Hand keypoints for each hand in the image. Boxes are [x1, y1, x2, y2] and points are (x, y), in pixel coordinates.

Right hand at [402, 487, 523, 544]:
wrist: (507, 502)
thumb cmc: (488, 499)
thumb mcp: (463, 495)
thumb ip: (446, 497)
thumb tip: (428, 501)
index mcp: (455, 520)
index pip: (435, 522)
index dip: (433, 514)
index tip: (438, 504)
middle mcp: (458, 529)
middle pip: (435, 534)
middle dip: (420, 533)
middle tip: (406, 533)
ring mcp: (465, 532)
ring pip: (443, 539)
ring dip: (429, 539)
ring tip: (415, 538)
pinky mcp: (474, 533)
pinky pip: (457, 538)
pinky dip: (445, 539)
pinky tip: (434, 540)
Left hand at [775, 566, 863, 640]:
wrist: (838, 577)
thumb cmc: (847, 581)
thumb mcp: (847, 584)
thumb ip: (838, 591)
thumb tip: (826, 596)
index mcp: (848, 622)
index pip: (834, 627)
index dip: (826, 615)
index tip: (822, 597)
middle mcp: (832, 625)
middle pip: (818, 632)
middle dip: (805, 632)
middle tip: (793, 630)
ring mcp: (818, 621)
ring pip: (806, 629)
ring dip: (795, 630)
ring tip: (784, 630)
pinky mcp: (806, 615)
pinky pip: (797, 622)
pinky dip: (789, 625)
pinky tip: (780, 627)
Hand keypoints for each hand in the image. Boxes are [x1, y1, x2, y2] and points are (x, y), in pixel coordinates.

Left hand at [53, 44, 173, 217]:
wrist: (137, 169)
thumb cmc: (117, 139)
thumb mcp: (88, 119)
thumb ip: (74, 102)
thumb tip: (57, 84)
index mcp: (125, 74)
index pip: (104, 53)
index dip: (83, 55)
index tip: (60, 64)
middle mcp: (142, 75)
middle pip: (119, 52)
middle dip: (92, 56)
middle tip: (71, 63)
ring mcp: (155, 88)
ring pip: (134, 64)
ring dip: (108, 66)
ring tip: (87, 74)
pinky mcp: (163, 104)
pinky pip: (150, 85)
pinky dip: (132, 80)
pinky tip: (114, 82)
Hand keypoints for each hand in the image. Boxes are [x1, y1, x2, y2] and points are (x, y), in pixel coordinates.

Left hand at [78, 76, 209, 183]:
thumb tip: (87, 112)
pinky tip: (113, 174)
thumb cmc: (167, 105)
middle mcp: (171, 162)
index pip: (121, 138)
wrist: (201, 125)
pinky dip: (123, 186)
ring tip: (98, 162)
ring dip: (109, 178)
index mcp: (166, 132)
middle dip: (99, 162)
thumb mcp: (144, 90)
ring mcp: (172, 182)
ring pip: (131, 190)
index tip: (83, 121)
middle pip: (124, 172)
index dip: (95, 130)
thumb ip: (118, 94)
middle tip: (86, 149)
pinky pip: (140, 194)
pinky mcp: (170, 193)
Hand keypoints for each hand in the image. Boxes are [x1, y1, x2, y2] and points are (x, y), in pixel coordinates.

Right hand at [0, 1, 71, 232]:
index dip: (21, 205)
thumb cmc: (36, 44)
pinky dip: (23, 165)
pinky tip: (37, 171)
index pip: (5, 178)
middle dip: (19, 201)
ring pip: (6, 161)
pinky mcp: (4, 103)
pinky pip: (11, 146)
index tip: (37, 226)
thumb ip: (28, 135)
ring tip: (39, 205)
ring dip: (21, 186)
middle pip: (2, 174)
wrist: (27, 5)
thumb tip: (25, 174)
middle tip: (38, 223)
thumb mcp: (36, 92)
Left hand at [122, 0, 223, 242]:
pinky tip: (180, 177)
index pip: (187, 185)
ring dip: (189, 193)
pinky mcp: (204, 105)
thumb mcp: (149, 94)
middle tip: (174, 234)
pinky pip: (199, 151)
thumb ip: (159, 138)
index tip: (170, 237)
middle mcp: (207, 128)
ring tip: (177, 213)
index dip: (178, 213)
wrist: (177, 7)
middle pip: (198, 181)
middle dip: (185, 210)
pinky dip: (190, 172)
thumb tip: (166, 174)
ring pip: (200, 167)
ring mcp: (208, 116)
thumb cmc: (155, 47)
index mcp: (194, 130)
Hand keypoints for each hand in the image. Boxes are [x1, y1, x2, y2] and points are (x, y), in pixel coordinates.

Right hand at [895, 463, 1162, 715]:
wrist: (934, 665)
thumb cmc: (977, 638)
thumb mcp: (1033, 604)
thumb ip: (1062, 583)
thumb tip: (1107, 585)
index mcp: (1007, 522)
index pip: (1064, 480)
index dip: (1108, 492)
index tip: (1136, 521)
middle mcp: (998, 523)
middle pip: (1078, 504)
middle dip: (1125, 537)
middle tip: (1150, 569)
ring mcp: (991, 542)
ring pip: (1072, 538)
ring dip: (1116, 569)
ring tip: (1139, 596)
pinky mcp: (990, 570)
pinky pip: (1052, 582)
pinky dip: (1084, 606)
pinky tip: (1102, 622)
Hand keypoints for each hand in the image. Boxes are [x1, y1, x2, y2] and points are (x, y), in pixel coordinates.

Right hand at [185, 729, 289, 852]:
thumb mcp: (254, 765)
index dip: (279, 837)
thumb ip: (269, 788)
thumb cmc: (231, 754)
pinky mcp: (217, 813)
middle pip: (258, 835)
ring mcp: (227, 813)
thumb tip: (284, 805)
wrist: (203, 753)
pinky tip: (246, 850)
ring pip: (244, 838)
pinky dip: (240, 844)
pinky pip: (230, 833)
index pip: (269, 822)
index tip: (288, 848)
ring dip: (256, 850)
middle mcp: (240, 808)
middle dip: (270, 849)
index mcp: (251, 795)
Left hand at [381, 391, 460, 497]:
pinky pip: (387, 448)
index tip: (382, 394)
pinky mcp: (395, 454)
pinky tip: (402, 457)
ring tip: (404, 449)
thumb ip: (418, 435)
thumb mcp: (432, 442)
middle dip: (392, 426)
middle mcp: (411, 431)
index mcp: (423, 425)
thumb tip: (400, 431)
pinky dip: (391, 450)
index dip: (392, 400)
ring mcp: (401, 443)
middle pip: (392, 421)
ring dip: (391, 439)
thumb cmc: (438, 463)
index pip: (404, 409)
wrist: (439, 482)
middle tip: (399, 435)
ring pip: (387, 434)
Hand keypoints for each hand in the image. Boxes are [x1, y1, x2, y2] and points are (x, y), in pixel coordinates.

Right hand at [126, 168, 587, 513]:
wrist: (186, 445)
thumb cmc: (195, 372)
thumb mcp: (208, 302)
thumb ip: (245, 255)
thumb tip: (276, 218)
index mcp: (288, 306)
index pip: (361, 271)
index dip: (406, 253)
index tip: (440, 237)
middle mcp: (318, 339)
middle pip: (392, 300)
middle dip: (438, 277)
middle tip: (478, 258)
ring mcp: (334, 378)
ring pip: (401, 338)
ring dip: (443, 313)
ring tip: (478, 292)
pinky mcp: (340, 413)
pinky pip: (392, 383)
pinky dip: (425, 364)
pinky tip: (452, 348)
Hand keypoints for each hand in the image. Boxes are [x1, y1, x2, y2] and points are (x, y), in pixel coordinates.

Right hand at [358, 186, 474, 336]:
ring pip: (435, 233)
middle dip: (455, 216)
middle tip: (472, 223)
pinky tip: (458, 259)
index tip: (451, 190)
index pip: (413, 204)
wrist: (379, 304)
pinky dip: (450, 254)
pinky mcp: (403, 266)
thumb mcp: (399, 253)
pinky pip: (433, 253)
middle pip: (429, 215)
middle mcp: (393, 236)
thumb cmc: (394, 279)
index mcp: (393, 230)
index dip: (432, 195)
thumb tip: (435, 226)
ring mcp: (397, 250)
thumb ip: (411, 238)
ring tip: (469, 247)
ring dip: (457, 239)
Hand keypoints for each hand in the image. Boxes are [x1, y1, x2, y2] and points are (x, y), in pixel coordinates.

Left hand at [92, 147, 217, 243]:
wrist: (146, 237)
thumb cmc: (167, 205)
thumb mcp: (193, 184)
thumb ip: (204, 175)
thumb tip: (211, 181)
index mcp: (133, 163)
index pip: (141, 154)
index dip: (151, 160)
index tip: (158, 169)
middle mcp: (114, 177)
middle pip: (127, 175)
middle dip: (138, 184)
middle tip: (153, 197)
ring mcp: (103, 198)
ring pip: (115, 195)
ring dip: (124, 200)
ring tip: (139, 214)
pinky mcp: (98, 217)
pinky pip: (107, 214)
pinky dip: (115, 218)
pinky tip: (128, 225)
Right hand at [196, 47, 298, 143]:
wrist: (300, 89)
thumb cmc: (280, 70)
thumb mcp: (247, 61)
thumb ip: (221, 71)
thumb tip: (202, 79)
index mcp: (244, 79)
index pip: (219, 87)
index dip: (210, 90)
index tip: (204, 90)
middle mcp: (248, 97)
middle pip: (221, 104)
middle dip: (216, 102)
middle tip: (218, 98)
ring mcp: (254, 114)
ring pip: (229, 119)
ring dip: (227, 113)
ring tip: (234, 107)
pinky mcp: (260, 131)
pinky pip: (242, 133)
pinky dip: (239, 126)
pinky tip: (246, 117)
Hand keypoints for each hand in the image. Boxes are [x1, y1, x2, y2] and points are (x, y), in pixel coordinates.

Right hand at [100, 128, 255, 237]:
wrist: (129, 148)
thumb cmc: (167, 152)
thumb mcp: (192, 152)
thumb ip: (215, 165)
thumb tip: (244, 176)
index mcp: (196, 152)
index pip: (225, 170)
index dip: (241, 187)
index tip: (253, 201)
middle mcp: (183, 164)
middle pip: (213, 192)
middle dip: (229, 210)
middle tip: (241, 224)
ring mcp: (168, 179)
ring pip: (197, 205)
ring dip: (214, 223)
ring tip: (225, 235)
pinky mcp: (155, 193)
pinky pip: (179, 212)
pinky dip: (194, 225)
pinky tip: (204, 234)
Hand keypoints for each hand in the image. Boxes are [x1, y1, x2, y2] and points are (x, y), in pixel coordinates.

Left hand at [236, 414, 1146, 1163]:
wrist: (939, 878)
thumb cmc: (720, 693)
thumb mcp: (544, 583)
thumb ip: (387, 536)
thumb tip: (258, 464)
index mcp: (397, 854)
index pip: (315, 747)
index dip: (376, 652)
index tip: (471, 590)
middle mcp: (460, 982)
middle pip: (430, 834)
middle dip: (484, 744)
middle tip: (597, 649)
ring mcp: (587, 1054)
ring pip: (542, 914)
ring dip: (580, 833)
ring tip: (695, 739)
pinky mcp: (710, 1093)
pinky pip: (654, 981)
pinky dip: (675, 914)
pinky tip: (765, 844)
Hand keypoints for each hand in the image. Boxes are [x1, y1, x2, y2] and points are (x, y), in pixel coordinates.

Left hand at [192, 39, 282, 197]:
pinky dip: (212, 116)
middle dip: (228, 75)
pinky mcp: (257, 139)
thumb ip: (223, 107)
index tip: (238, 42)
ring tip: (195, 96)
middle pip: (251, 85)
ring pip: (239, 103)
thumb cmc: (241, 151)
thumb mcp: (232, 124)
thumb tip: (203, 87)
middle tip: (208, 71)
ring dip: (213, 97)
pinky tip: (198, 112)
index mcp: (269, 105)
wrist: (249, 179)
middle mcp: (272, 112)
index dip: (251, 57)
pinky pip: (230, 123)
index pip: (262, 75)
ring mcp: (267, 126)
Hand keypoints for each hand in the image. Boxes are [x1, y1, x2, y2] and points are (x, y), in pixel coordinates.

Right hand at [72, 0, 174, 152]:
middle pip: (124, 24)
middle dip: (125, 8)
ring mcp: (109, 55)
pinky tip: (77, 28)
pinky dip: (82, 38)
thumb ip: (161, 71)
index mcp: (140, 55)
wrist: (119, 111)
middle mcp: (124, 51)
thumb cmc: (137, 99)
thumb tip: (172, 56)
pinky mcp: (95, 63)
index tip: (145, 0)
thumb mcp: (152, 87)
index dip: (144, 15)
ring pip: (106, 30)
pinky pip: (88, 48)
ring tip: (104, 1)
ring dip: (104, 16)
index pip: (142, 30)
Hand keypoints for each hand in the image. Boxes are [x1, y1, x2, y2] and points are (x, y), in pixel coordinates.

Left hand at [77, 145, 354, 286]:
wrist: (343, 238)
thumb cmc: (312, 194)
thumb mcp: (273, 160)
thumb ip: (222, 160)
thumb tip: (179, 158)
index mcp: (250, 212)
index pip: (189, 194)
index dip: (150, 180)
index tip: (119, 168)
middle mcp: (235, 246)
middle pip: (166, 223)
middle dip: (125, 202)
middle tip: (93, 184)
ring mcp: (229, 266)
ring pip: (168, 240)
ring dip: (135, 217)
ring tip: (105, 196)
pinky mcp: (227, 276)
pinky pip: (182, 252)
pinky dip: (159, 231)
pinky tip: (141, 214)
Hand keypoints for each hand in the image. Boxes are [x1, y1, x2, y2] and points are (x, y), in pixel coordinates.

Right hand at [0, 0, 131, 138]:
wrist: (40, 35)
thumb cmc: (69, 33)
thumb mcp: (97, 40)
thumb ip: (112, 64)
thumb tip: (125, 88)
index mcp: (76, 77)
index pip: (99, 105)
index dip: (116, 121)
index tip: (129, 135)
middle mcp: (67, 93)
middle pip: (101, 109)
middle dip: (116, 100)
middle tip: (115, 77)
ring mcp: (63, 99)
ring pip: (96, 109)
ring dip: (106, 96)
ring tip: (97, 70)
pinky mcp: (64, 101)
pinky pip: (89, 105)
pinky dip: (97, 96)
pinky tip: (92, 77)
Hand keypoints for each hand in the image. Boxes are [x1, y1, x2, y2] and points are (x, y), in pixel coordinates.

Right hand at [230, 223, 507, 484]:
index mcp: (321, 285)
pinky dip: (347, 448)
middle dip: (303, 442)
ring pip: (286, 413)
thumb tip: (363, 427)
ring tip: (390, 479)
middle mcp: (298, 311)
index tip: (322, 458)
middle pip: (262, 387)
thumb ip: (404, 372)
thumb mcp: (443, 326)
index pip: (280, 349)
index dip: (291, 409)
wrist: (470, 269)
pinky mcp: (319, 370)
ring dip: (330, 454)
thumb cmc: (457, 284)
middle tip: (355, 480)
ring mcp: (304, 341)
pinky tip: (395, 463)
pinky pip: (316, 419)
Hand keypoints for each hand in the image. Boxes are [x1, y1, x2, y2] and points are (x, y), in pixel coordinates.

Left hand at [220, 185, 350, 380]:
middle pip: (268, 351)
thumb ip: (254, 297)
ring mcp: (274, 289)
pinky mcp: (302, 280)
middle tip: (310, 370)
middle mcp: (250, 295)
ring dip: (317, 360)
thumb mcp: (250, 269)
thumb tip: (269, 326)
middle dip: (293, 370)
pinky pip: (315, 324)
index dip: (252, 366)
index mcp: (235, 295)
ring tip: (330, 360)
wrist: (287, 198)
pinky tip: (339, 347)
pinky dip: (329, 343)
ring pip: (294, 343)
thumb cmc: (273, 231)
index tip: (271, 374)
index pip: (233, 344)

:::::

(EXERCISE DESCRIPTION):
Set down exactly the lines that begin the records and continue through the line bearing "pinky dip: (789, 625)"; include both ends.

(ANSWER SPACE):
Hand keypoints for each hand in the image. Boxes are [x1, y1, x2, y2] and points are (x, y), in pixel coordinates.

Right hand at [402, 487, 523, 544]:
wrist: (507, 502)
thumb cmc: (488, 499)
thumb mcp: (463, 495)
thumb ip: (446, 497)
thumb tip: (428, 501)
index mcp: (455, 520)
index pip: (435, 522)
index dip: (433, 514)
index tip: (438, 504)
middle mcp: (458, 529)
middle pip: (435, 534)
middle dip: (420, 533)
middle tip: (406, 533)
ring mcp: (465, 532)
ring pip: (443, 539)
ring dip: (429, 539)
ring tip: (415, 538)
pinky mcp: (474, 533)
pinky pip: (457, 538)
pinky dip: (445, 539)
pinky tip: (434, 540)
Left hand at [775, 566, 863, 640]:
wrist: (838, 577)
thumb cmc: (847, 581)
thumb mcp: (847, 584)
thumb ip: (838, 591)
thumb tip: (826, 596)
index mcp: (848, 622)
index pip: (834, 627)
index dip: (826, 615)
index tip: (822, 597)
middle mcp: (832, 625)
middle pip: (818, 632)
middle dip: (805, 632)
middle tip: (793, 630)
ring mcp: (818, 621)
ring pip: (806, 629)
ring dip: (795, 630)
ring tip: (784, 630)
pinky mcp: (806, 615)
pinky pip: (797, 622)
pinky dip: (789, 625)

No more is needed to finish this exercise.